今回は、事務局からの説明と委員によるフリーディスカッションが中心だったため、「75歳=年齢で区分するという問題を解消しつつ、高齢者のための新たな制度を構築すること」についての議論は、十分ではなかった。新制度のアウトラインがみえてくるのは、まだまだ先になりそうである。マニフェストに掲げられているとおり、民主党は、市町村国保の広域化を進めて「地域保険として一元的に運用する」ことを基本的な構想として持っており、その上に、75歳で前期と後期を区別しない新たな高齢者医療保険制度を乗せようとしているのではないかと思われる。
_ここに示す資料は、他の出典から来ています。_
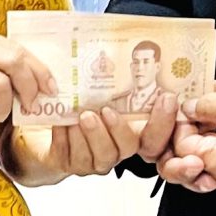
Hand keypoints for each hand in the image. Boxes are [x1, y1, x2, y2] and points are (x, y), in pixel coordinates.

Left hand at [41, 92, 178, 180]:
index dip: (163, 122)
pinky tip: (62, 123)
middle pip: (128, 147)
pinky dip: (66, 138)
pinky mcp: (69, 163)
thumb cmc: (79, 106)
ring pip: (99, 155)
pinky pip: (70, 155)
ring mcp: (94, 160)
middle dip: (118, 129)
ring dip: (91, 134)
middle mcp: (116, 150)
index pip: (156, 137)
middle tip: (106, 110)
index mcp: (130, 133)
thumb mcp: (100, 93)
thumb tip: (134, 52)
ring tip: (82, 116)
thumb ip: (118, 85)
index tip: (166, 97)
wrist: (48, 128)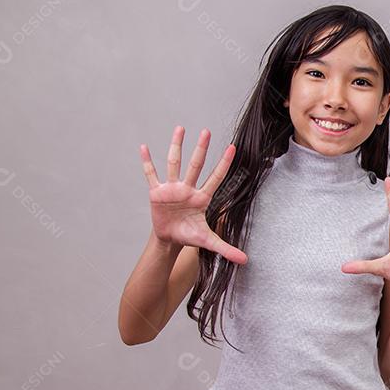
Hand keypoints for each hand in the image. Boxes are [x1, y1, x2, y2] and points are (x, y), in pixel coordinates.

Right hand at [140, 126, 247, 263]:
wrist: (170, 238)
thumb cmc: (190, 236)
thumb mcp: (208, 242)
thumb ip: (227, 249)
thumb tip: (245, 261)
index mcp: (202, 198)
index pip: (216, 178)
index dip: (224, 164)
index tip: (233, 147)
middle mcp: (188, 189)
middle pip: (196, 165)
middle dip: (201, 149)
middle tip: (207, 131)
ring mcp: (172, 188)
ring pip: (174, 163)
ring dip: (176, 146)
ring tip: (181, 128)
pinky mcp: (157, 192)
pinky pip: (151, 175)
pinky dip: (147, 162)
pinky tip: (144, 148)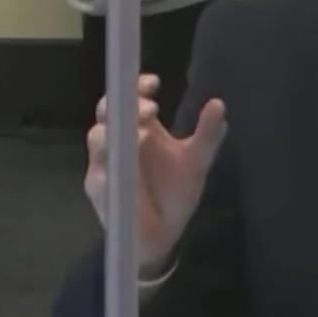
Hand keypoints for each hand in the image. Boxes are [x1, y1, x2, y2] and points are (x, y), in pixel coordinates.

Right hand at [84, 74, 227, 276]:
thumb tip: (219, 104)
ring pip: (98, 138)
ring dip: (116, 132)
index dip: (137, 87)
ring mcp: (106, 163)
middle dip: (123, 104)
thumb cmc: (177, 192)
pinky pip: (97, 174)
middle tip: (150, 109)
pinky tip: (123, 165)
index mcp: (142, 128)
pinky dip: (109, 167)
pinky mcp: (100, 188)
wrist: (164, 233)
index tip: (153, 83)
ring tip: (144, 134)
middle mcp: (120, 140)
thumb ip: (207, 135)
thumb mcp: (197, 162)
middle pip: (109, 112)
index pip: (132, 99)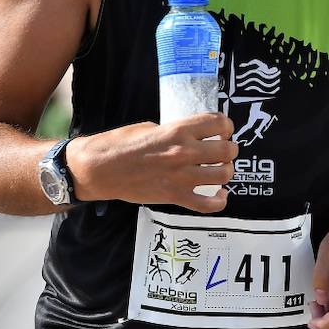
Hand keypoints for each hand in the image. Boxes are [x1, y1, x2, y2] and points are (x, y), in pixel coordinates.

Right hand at [69, 113, 235, 212]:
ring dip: (226, 171)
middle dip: (230, 149)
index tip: (224, 129)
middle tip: (225, 150)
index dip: (226, 126)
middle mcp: (183, 153)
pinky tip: (219, 194)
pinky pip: (208, 204)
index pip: (218, 123)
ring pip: (223, 175)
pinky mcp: (174, 197)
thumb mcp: (149, 127)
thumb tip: (189, 136)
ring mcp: (180, 177)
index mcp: (177, 130)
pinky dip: (219, 200)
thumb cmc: (119, 144)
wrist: (99, 170)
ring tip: (221, 169)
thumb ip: (173, 132)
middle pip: (226, 150)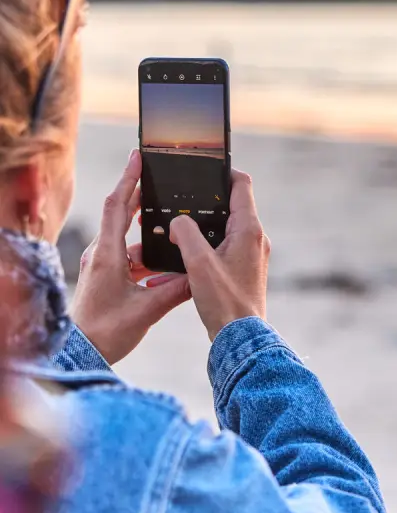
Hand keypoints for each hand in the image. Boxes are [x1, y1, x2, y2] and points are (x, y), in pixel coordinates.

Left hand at [71, 149, 190, 363]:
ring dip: (150, 237)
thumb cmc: (105, 332)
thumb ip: (176, 291)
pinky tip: (163, 269)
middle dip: (141, 196)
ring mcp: (102, 265)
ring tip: (173, 235)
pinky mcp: (105, 277)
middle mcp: (102, 254)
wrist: (80, 355)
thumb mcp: (147, 310)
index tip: (139, 157)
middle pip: (122, 214)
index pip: (117, 205)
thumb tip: (200, 276)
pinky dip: (146, 257)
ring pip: (129, 240)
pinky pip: (128, 257)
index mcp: (108, 254)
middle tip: (160, 178)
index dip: (129, 179)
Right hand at [169, 170, 269, 340]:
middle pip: (234, 206)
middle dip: (209, 202)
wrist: (240, 339)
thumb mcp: (198, 263)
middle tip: (185, 202)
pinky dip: (211, 245)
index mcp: (248, 229)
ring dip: (207, 226)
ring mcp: (254, 255)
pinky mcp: (247, 269)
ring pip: (229, 228)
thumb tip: (177, 221)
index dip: (223, 173)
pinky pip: (229, 246)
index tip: (204, 170)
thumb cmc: (224, 301)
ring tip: (183, 229)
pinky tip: (191, 256)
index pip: (241, 185)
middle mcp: (256, 238)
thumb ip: (185, 234)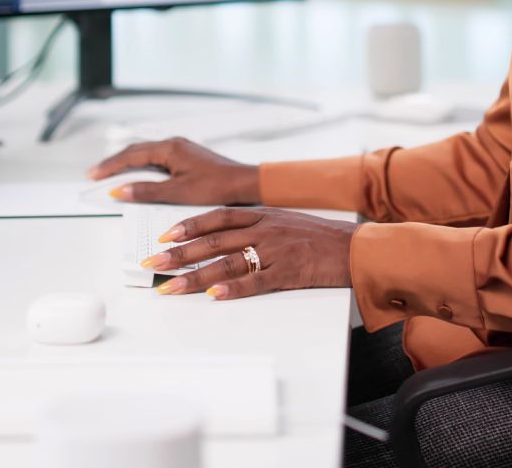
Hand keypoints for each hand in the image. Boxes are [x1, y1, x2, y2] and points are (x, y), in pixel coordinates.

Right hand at [87, 138, 261, 205]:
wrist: (244, 183)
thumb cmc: (217, 187)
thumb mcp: (179, 193)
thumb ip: (148, 191)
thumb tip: (121, 190)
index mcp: (169, 149)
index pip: (130, 156)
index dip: (109, 166)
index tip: (93, 176)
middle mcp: (173, 143)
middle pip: (135, 151)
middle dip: (113, 163)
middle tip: (94, 174)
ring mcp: (180, 147)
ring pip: (145, 152)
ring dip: (127, 162)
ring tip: (110, 173)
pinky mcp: (186, 155)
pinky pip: (156, 156)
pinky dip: (141, 164)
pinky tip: (137, 173)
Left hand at [145, 207, 356, 299]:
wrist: (357, 246)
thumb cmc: (323, 238)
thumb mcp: (287, 222)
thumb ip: (259, 228)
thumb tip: (227, 240)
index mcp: (264, 215)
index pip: (218, 217)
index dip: (189, 225)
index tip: (165, 236)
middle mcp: (265, 229)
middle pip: (214, 241)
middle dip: (180, 254)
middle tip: (154, 265)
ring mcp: (277, 250)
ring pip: (227, 262)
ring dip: (195, 276)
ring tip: (171, 288)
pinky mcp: (290, 271)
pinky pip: (256, 281)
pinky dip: (234, 289)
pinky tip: (214, 296)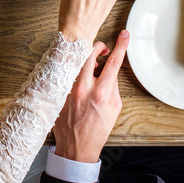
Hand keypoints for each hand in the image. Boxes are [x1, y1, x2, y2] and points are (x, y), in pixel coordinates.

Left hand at [53, 31, 128, 163]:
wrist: (77, 147)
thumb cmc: (97, 130)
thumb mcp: (114, 108)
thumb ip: (114, 85)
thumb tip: (111, 68)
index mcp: (101, 93)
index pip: (113, 62)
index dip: (120, 46)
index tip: (124, 35)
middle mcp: (83, 88)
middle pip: (89, 53)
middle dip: (98, 47)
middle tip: (103, 50)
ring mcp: (68, 89)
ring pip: (76, 60)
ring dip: (86, 58)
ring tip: (93, 67)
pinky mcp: (59, 92)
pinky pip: (67, 72)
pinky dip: (76, 70)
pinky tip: (81, 78)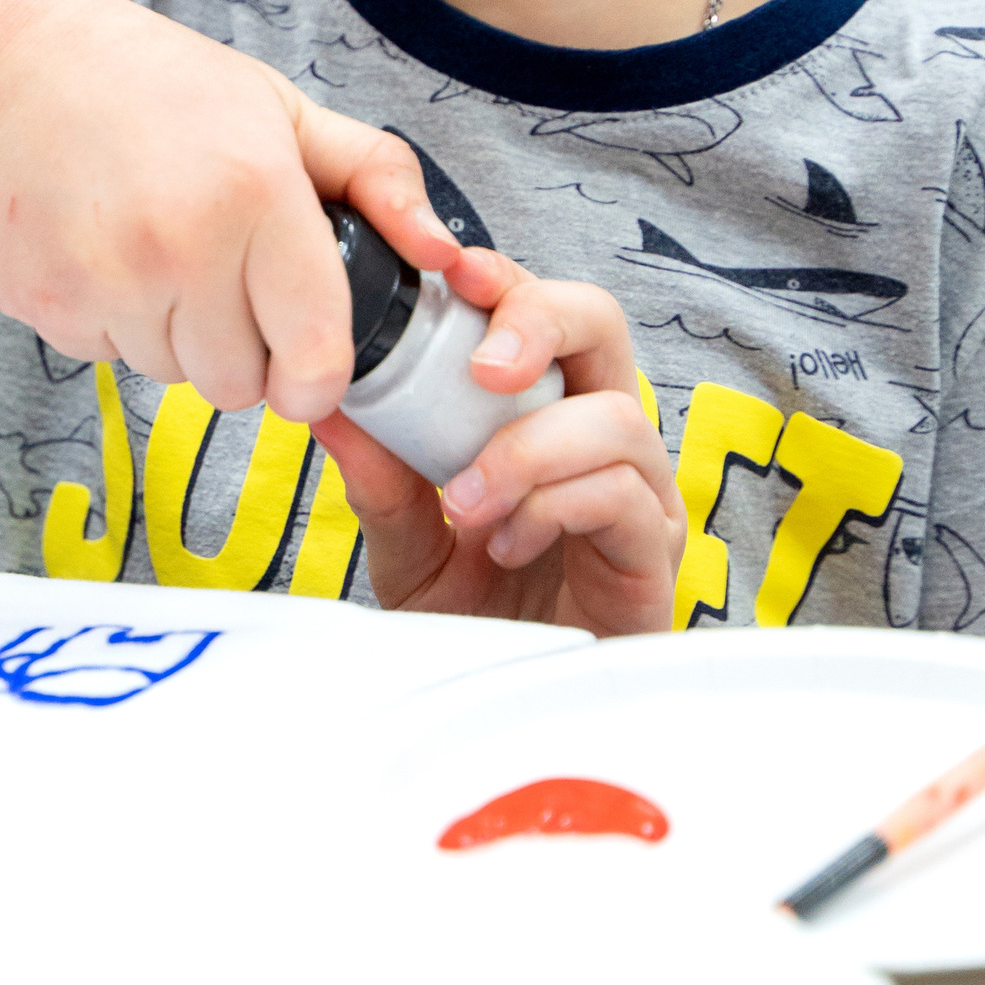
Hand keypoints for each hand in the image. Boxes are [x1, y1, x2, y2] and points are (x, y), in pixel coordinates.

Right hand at [0, 0, 455, 421]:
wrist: (11, 67)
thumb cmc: (159, 86)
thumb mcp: (284, 110)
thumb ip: (379, 179)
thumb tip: (446, 254)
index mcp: (257, 196)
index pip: (314, 361)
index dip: (318, 376)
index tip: (307, 358)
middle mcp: (181, 247)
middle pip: (241, 385)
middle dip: (245, 349)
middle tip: (223, 275)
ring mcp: (105, 281)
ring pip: (174, 377)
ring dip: (179, 336)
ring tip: (160, 252)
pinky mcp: (47, 303)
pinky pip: (109, 358)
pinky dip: (117, 323)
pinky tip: (106, 251)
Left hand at [321, 250, 677, 634]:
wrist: (518, 714)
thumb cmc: (480, 621)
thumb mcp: (410, 545)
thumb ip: (382, 480)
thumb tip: (327, 405)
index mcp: (544, 411)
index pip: (538, 311)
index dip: (505, 278)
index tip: (453, 270)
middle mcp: (601, 436)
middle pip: (602, 323)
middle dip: (539, 319)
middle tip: (483, 367)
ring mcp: (641, 490)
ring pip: (617, 415)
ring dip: (527, 450)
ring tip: (468, 504)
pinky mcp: (657, 551)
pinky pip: (623, 494)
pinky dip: (553, 507)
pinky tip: (510, 546)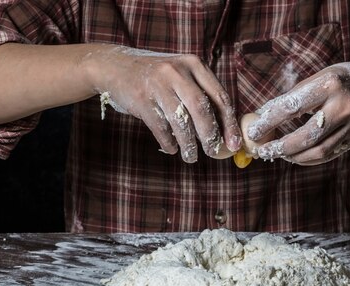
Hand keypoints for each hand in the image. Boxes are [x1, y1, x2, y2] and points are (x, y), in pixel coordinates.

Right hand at [84, 46, 241, 161]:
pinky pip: (160, 127)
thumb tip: (225, 130)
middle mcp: (177, 71)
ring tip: (191, 156)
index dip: (229, 123)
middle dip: (210, 135)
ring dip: (188, 144)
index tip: (234, 144)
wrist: (115, 66)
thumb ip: (201, 94)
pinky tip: (172, 148)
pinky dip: (169, 142)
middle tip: (213, 152)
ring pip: (181, 121)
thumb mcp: (181, 75)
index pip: (219, 97)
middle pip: (202, 109)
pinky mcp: (141, 98)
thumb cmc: (156, 77)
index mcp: (194, 64)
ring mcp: (158, 84)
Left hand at [246, 62, 349, 164]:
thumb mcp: (316, 79)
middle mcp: (344, 105)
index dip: (270, 122)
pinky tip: (295, 156)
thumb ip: (292, 98)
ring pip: (318, 150)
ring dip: (294, 156)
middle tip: (264, 150)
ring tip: (278, 154)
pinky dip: (308, 158)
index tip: (253, 131)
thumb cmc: (338, 81)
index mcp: (330, 84)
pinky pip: (328, 155)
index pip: (293, 107)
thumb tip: (261, 116)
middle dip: (282, 147)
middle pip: (307, 135)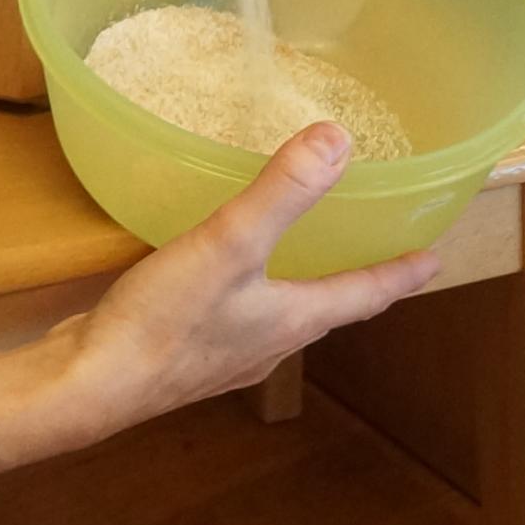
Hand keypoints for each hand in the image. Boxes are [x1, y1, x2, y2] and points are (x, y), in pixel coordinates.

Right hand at [74, 124, 442, 419]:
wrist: (88, 386)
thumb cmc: (164, 323)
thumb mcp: (229, 245)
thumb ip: (282, 193)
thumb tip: (339, 139)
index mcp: (294, 319)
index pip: (366, 294)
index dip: (401, 273)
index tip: (435, 260)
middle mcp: (270, 344)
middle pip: (327, 309)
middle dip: (351, 280)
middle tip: (371, 251)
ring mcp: (226, 355)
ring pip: (280, 318)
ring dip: (299, 289)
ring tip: (301, 257)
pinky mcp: (184, 355)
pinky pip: (234, 319)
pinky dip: (246, 294)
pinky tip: (217, 277)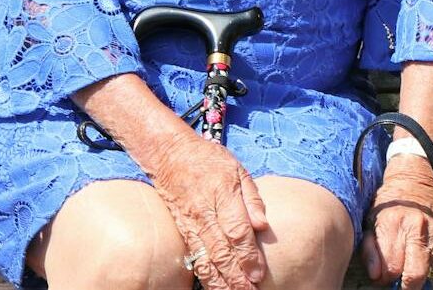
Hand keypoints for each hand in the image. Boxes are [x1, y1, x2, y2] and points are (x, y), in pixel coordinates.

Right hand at [147, 133, 269, 289]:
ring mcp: (190, 223)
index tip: (258, 274)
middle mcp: (205, 212)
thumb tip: (263, 225)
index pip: (237, 230)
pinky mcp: (182, 230)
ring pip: (205, 258)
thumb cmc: (209, 160)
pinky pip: (193, 256)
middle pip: (221, 251)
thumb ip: (252, 198)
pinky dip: (204, 275)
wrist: (169, 154)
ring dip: (219, 281)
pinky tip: (214, 286)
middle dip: (235, 276)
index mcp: (223, 194)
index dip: (248, 255)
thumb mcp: (237, 169)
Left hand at [363, 156, 432, 289]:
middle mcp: (417, 229)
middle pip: (414, 276)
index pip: (390, 269)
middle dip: (404, 287)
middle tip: (398, 283)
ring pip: (430, 273)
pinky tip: (425, 268)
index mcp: (393, 224)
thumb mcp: (371, 219)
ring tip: (409, 270)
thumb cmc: (390, 202)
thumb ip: (370, 249)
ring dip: (420, 278)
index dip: (384, 279)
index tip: (382, 276)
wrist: (416, 178)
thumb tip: (375, 275)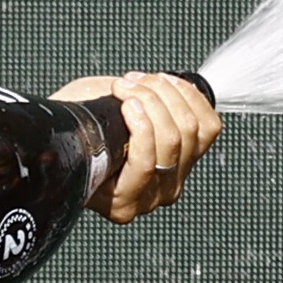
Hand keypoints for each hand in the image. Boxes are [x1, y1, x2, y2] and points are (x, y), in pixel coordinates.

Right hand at [53, 72, 222, 221]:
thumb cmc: (74, 138)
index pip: (147, 164)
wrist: (81, 143)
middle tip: (129, 82)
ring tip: (143, 80)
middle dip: (151, 99)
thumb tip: (110, 103)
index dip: (141, 124)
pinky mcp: (194, 157)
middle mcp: (154, 196)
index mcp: (121, 202)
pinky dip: (191, 98)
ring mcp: (177, 178)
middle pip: (172, 140)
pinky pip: (209, 126)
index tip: (124, 98)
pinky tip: (169, 85)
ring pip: (192, 129)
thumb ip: (86, 129)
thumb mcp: (72, 136)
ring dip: (168, 93)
ここで問題となりそうなのは、今からの1年間で議論し、基本的な方向性としてまとめあげることができるかということである。高齢者の医療・介護を社会全体でどのように支えていくべきかというビジョンも明確でないし、新たな制度のアウトラインを提示できていない状況なのだから、相当にタイトなスケジュールになることは間違いない。

この会議で方向性を提示できたとしても、ステイクホルダー間の調整は難航するだろう。
例えば、後期高齢者医療制度を「廃止」して、前期高齢者医療制度に統合すると、被保険者の多くが市町村国保になだれ込む。ただでさえ、市町村国保の財政状況は逼迫しており、これ以上の負担を求められない。そのため、6原則に「市町村国保の広域化」が掲げられているが、同一都道府県内の市町村でも、財政状況はそれぞれであり、保険料もそれぞれ。広域化によって保険料が上がる(財政的に健全な)市町村国保からの反発は避けられそうにない。
また、市町村国保を広域化したとしても、今後も伸び続けると思われる高齢者の医療費を支えることはできないだろう。被用者保険と市町村国保間の財政調整も強化されることになり、赤字に転落する被用者保険が増えることになる。収支をバランスさせるために被用者保険の負担を増やす=保険料を上げなければならなくなると、被保険者からの反発は避けられない。協会けんぽの保険料を上回ってしまたったり、財政的に立ち行かなくなった被用者保険を解散させ、地域を単位とする新たな保険者に統合する方針を打ち出したとしても、2011年度からの2年間でどこまで進捗するかわからない。協会けんぽの財政状況も悪化し、国に財政支援を求めることになるだろう。
市町村国保と被用者保険を統合して「地域保険として一元的に運用する」に至るまでには、さらに多くの時間を要する。今回の改革から始まる中長期的なスケジュールが示されることになるだろう。


高齢者医療制度改革会議での「あるべき姿」の議論と並行して、現実的にできることを探り、ステイクホルダーとの話し合いを続け、理解を得ていかなければならない。ステイクホルダーからの同意が得られないと、「基本的な方向性」ですら記述が定まらないからである。このタイトなスケジュールで本当にできるのだろうか、というのが正直な感想である。